Há pouco mais de duas semanas, o Cerrado de Goiás viu o surgimento de um dos maiores desastres ambientais do ano: incêndios de grandes proporções na Chapada dos Veadeiros, com focos que, desde 28 de setembro, avançaram por áreas de vegetação nativa, áreas de proteção ambiental, o Parque Nacional da Chapada dos Veadeiros e até territórios de comunidades tradicionais, como o Território Kalunga. Segundo o Instituto Chico Mendes de Conservação da Biodiversidade (ICMBio), o fogo consumiu um total de 111.720 hectares, sendo que somente no parque nacional o estrago atingiu cerca de 900 hectares.
O combate às chamas mobilizou esforços sem precedentes. Mais de 200 profissionais, entre servidores, brigadistas voluntários e integrantes de equipes como Ibama/Prevfogo, ICMBio, Rede Contra Fogo, Brivac, Brigada de São Jorge e Brigada Cerrado em Pé, trabalharam dia e noite para controlar o avanço do fogo, muitas vezes acuados pela imprevisibilidade dos ventos e pelo difícil acesso a locais de relevo acidentado. Um dos focos teve início próximo ao povoado de Cormari e, apesar de ter invadido o perímetro do parque nacional, foi contido graças à ação rápida das equipes de combate.
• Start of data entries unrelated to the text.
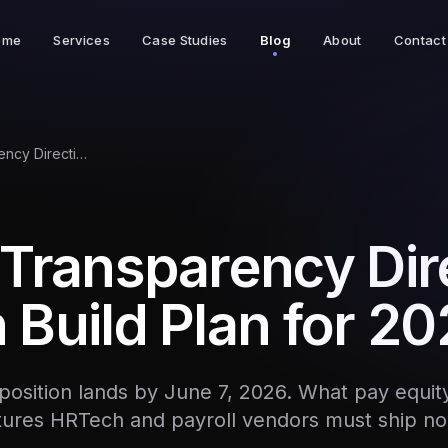
ome
Services
Case Studies
Blog
About
Contact
EU Pay Transparency Directive: HRTech Build Plan for 2026
Transparency Dir
Build Plan for 2
osition lands by June 7, 2026. What pay equity
tures HRTech and payroll vendors must ship no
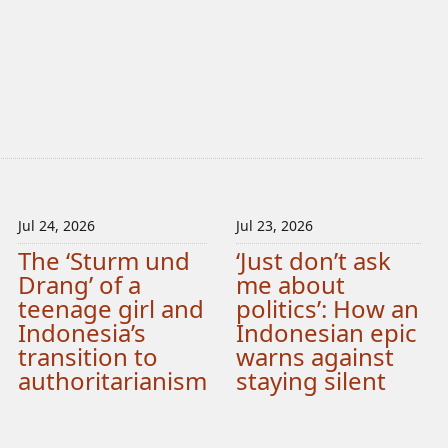
Jul 24, 2026
Jul 23, 2026
The ‘Sturm und
‘Just don’t ask
Drang’ of a
me about
teenage girl and
politics’: How an
Indonesia’s
Indonesian epic
transition to
warns against
authoritarianism
staying silent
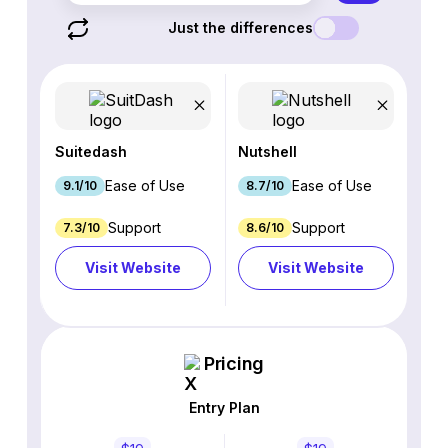
Just the differences
Suitedash
Nutshell
Ease of Use
Ease of Use
9.1/10
8.7/10
Support
Support
7.3/10
8.6/10
Visit Website
Visit Website
Pricing
Entry Plan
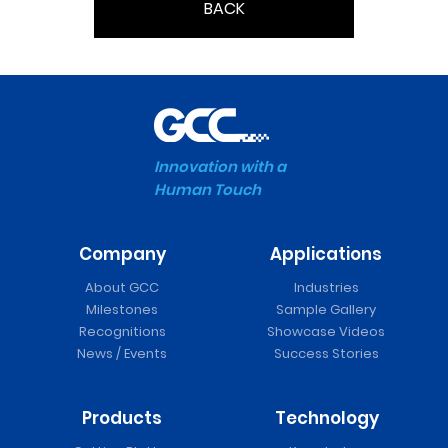
BACK
Innovation with a
Human Touch
Company
Applications
About GCC
Industries
Milestones
Sample Gallery
Recognitions
Showcase Videos
News / Events
Success Stories
Products
Technology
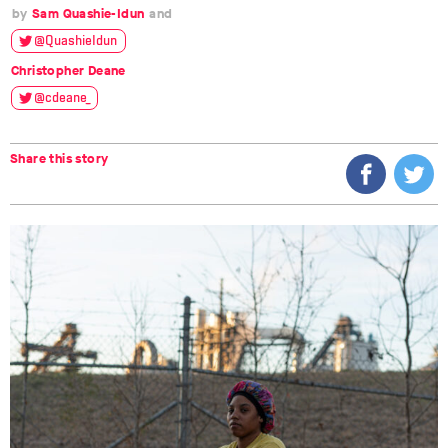
Sam Quashie-Idun
@QuashieIdun
Christopher Deane
@cdeane__
Share this story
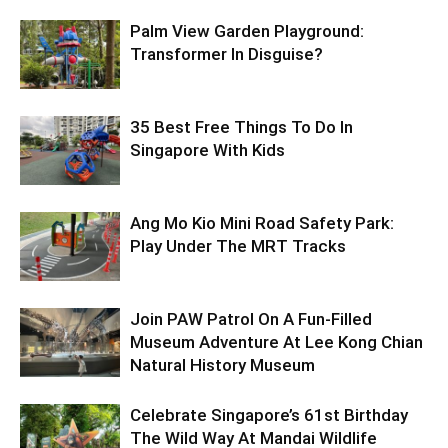
Palm View Garden Playground:
Transformer In Disguise?
35 Best Free Things To Do In
Singapore With Kids
Ang Mo Kio Mini Road Safety Park:
Play Under The MRT Tracks
Join PAW Patrol On A Fun-Filled
Museum Adventure At Lee Kong Chian
Natural History Museum
Celebrate Singapore’s 61st Birthday
The Wild Way At Mandai Wildlife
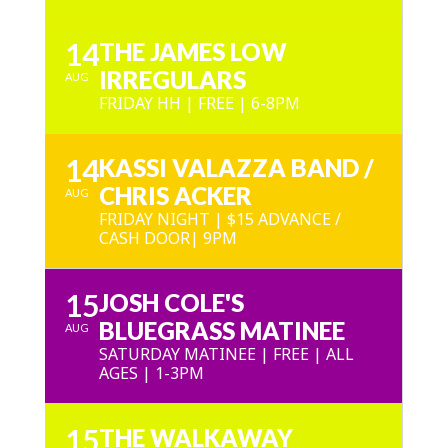
14
THE JAMES LOW
IRREGULARS
AUG
FRIDAY HH | FREE | 6-8PM
14
KASSI VALAZZA BAND /
CHRIS ACKER
AUG
FRIDAY NIGHT | $15 ADVANCE /
CASH DOOR| 9PM
15
JOSH COLE'S
BLUEGRASS MATINEE
AUG
SATURDAY MATINEE | FREE | ALL
AGES | 1-3PM
15
THE WALKAWAY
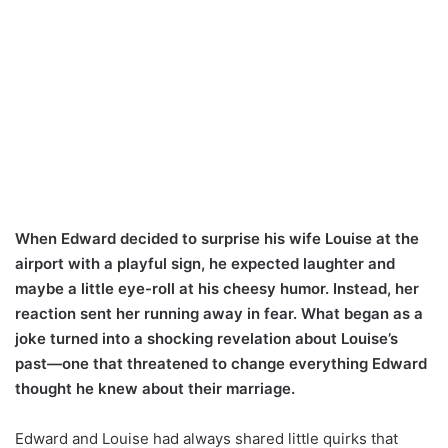
When Edward decided to surprise his wife Louise at the
airport with a playful sign, he expected laughter and
maybe a little eye-roll at his cheesy humor. Instead, her
reaction sent her running away in fear. What began as a
joke turned into a shocking revelation about Louise’s
past—one that threatened to change everything Edward
thought he knew about their marriage.
Edward and Louise had always shared little quirks that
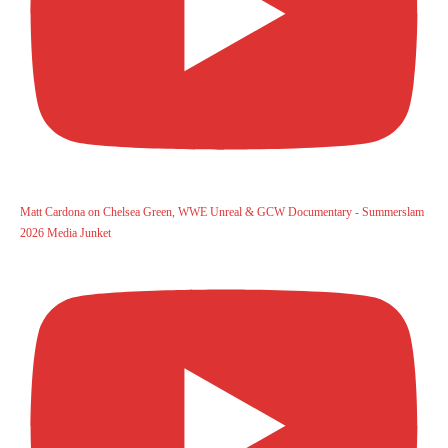
Matt Cardona on Chelsea Green, WWE Unreal & GCW Documentary - Summerslam
2026 Media Junket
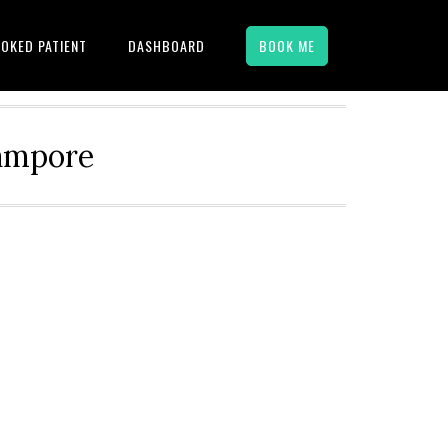
OKED PATIENT
DASHBOARD
BOOK ME
hampore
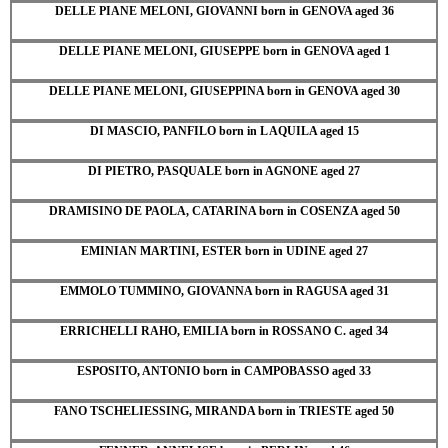
DELLE PIANE MELONI, GIOVANNI born in GENOVA aged 36
DELLE PIANE MELONI, GIUSEPPE born in GENOVA aged 1
DELLE PIANE MELONI, GIUSEPPINA born in GENOVA aged 30
DI MASCIO, PANFILO born in L AQUILA aged 15
DI PIETRO, PASQUALE born in AGNONE aged 27
DRAMISINO DE PAOLA, CATARINA born in COSENZA aged 50
EMINIAN MARTINI, ESTER born in UDINE aged 27
EMMOLO TUMMINO, GIOVANNA born in RAGUSA aged 31
ERRICHELLI RAHO, EMILIA born in ROSSANO C. aged 34
ESPOSITO, ANTONIO born in CAMPOBASSO aged 33
FANO TSCHELIESSING, MIRANDA born in TRIESTE aged 50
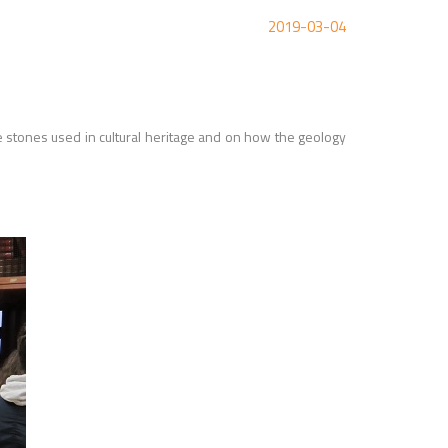
2019-03-04
e stones used in cultural heritage and on how the geology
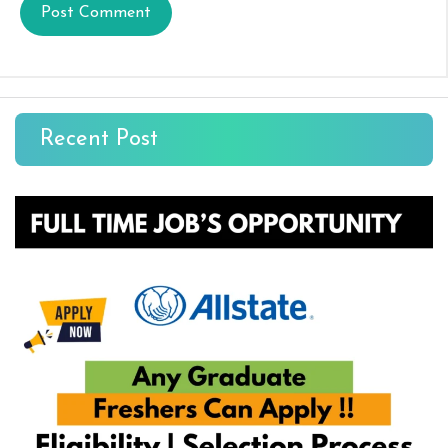
Recent Post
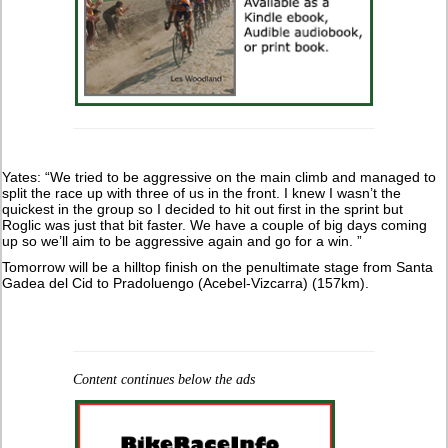
Yates: “We tried to be aggressive on the main climb and managed to
split the race up with three of us in the front. I knew I wasn’t the
quickest in the group so I decided to hit out first in the sprint but
Roglic was just that bit faster. We have a couple of big days coming
up so we’ll aim to be aggressive again and go for a win. ”
Tomorrow will be a hilltop finish on the penultimate stage from Santa
Gadea del Cid to Pradoluengo (Acebel-Vizcarra) (157km).
Content continues below the ads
O drama dos moradores virou cena cotidiana. Famílias tiveram de retirar pertences de suas casas, abrigaram-se em lugares mais seguros e lutaram para salvar animais e o pouco que restava de seus lares. Para muitos, a sensação era de impotência diante de um inimigo que avançava sem controle. Ainda assim, a tragédia não atingiu diretamente os pontos turísticos do parque, que permaneceram abertos à visitação.
As autoridades reforçam a suspeita de que a maior parte dos incêndios foi criminosa. Mais de 90% dos registros de queimadas no estado de Goiás têm origem em ação humana, segundo o Corpo de Bombeiros Militar. Duas prisões já foram efetuadas, e multas milionárias – que podem chegar a R$ 50 milhões – foram aplicadas a envolvidos em focos criminosos. As investigações continuam, mas o mistério sobre os principais responsáveis pelos grandes incêndios persiste.
O cenário começou a mudar com a chegada das chuvas à região. O volume de água trouxe alívio imediato, extinguindo boa parte dos focos e possibilitando o avanço das equipes de combate. Atualmente, apenas um foco permanece ativo, na região de Procópia, no Território Kalunga, onde o trabalho das brigadas segue. Os demais focos foram extintos, mas o acompanhamento é constante para evitar que novas chamas apareçam.
O balanço trágico de fauna e flora é incalculável. Animais silvestres foram mortos, vegetação de milhões de anos foi reduzida a cinzas e comunidades vivem as marcas de um dos piores incêndios já registrados na região. O episódio expôs, mais uma vez, a fragilidade do Cerrado diante da ação do homem e a urgência de políticas públicas eficazes para prevenção, fiscalização e responsabilização.
Apesar do quase controle do fogo, a cicatriz deixada na Chapada dos Veadeiros é profunda. Além dos impactos ambientais, o episódio chama a atenção para a necessidade de uma mudança cultural em relação ao uso do fogo na agricultura, à preservação de áreas protegidas e ao respeito à vida de quem depende do bioma para viver. Resta saber se o aprendizado dessa tragédia será suficiente para evitar que ela se repita.